In the Pixel phones, the EIS system works by using the whole image sensor. The portion of the sensor used for video is much smaller so it just needs to move the image around to counter the shake so it remains centered. In effect, the Pixel phones actually shoot higher than 4K video when EIS is turned on so when it renders it will be a full 4K resolution video with no loss. The videos below show one with my Pixel on a handheld grip to offer better stabilization which I had previously bought for my GoPro. The other is just handheld and is shockingly stable. You need to be able to view on a 4K monitor or TV but I assure you, even after uploading to YouTube, the quality is superb.

Battery life

The battery life on the Pixel XL will keep you going all day and then some. I honestly could ramble on here but I’ll just leave you with these screen shots. Keep in mind that if I had needed to use the phone more that day, I would have been able to get another 2-3 hours of screen on time in about 17-18 total hours, which is definitely enough battery life for going from the time I wake up until going to sleep at night.



As I mentioned previously, there are some negatives which are completely subjective but valid nonetheless.
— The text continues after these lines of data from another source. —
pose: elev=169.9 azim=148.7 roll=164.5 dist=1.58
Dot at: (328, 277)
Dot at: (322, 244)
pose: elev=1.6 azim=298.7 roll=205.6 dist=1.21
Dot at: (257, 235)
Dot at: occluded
These cons are not something that I personally worry about at all, but many people do.

The main cons about the Pixel XL include:

  • Non removable battery
  • No SD Card
  • Boring design
  • Looks like an iPhone
  • Not waterproof
  • Too expensive
  • Too expensive only given its shortcoming

The lack of removable battery to me is a non issue for a device that can literally go two days with moderate use and charge full in barely over an hour. That said, some people are extremely heavy users and can’t imagine going without a spare at least some of the time. If you are one of those people you will be better off looking at another phone.

The lack of SD card is a bigger issue in my opinion. While I get by fine without it, many, many people like the freedom to have as much as they want on their device as well as the option to switch the storage medium for another in seconds. I’ve seen a tear-down video and personally, I don’t understand why they didn’t add this option.
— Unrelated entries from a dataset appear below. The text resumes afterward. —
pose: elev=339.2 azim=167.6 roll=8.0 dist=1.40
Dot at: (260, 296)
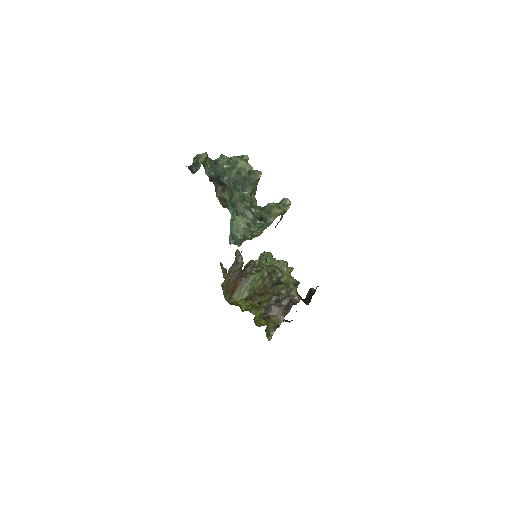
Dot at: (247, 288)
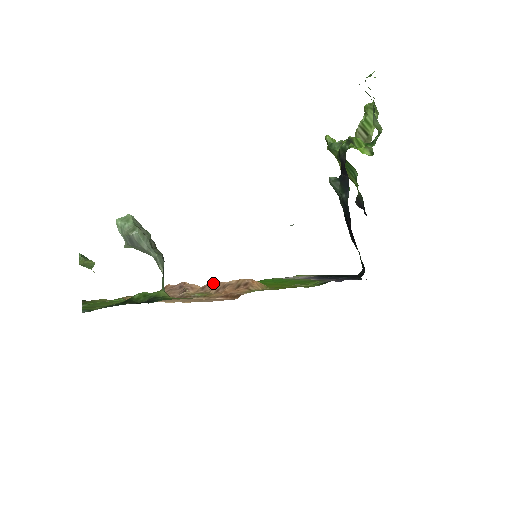
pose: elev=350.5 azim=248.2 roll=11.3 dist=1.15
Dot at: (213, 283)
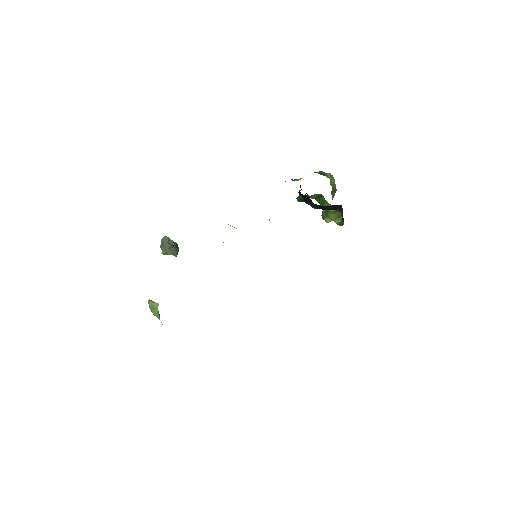
Dot at: occluded
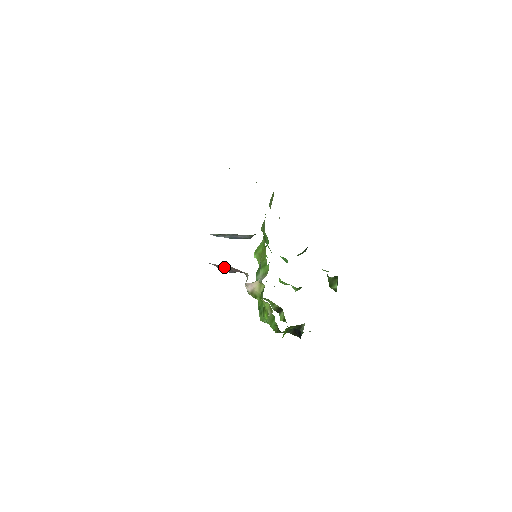
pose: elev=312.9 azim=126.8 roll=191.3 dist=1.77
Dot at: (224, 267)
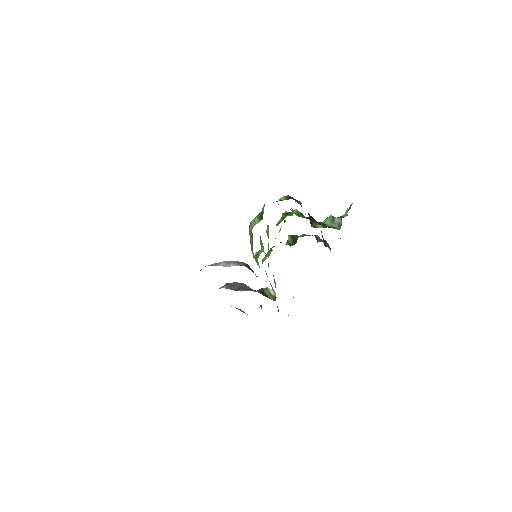
Dot at: occluded
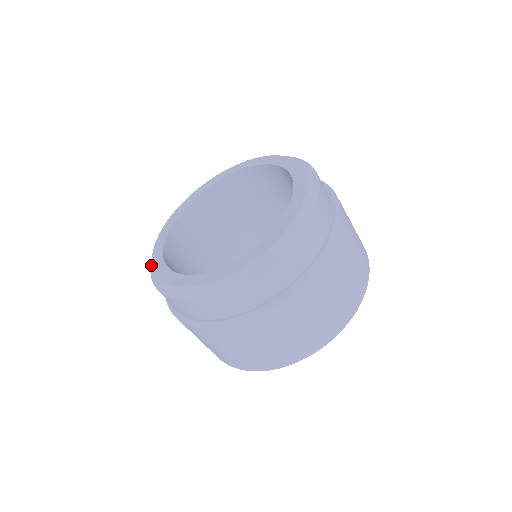
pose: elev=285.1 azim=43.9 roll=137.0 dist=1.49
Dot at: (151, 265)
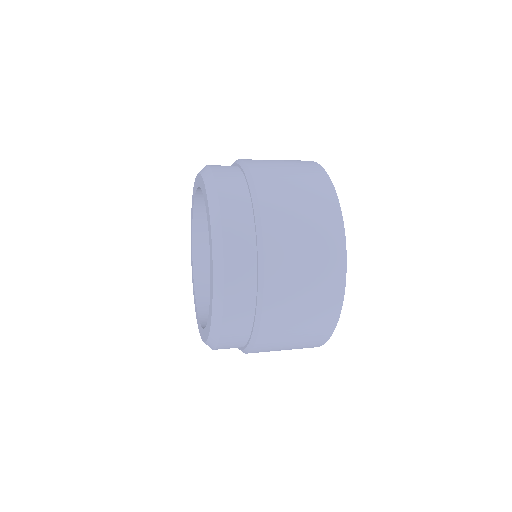
Dot at: (210, 341)
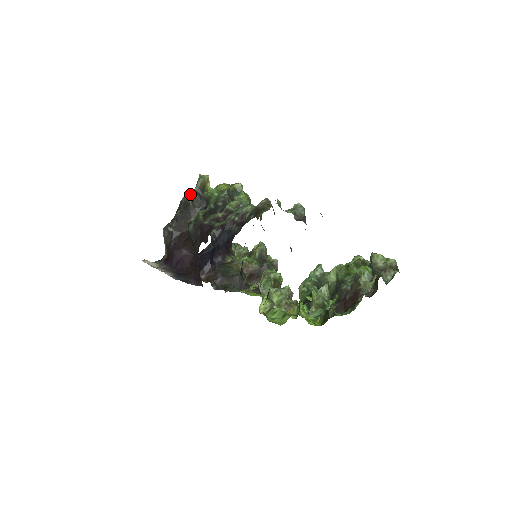
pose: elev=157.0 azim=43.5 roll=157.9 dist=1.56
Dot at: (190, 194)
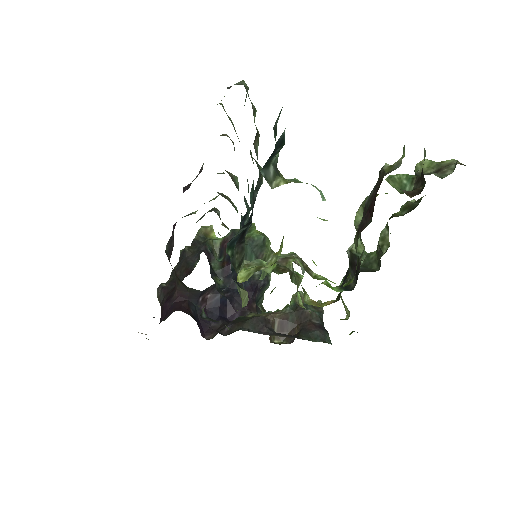
Dot at: occluded
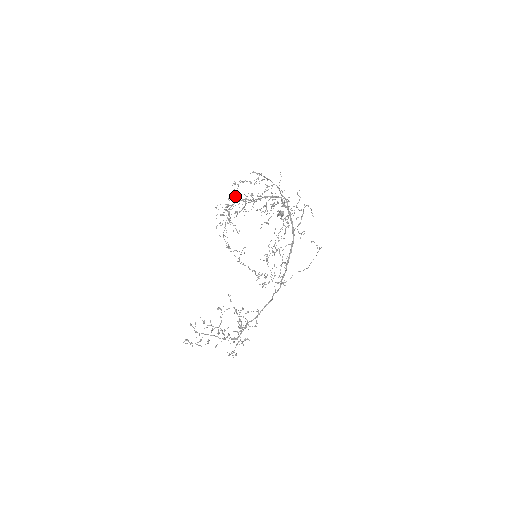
Despite the fact that I like the simplistic design of the Pixel phones, I can fully understand that all people are different. My simplistic design is someone else’s idea of a yawner. I think most people are OK with it based on the demand but there are still plenty who think it’s not at all inspiring. It does somewhat resemble an iPhone and for some people, that’s just not a good thing.

It is not waterproof but is in fact, water resistant!

For some people this is a deal breaker, especially given the enormous price. It’s more money than most other phones. If any one of the cons have you on the fence, this issue should keep you away. Don’t break the bank on something that doesn’t excite you. The last con only refers to if you feel the price would be inline if at least some of the cons were not there. Anyone who is in this camp will almost assuredly not be buying a Pixel.

Final thoughts

This part is my fully biased opinion.

This is one of the best built smartphones I have ever used. The screen is brilliantly vibrant and sharp. It’s smooth and super fast, right up there with iPhones for lack of jank. As mentioned, the audio when paired with a good quality Bluetooth device is superb. That alone for me is worth the money. The camera is the delicious icing on the cake — especially the 4K quality. Now I realize I didn’t mention anything about Google Assistant. Honestly while I think it’s great, I agree with many other reviewers who said it seems under baked. It’s not bad at all and is more intuitive than Google Now but still for me, it’s not what made me pull the trigger on this one.

Should you buy it? If you’re dead set against getting anything that lacks anything in the con list, probably not, or at least think on it. If you’re on the fence, go into a local store and play with one for a few minutes. I believe it’s worth every penny and I have zero regrets, but of course you’ll have to make up your own mind.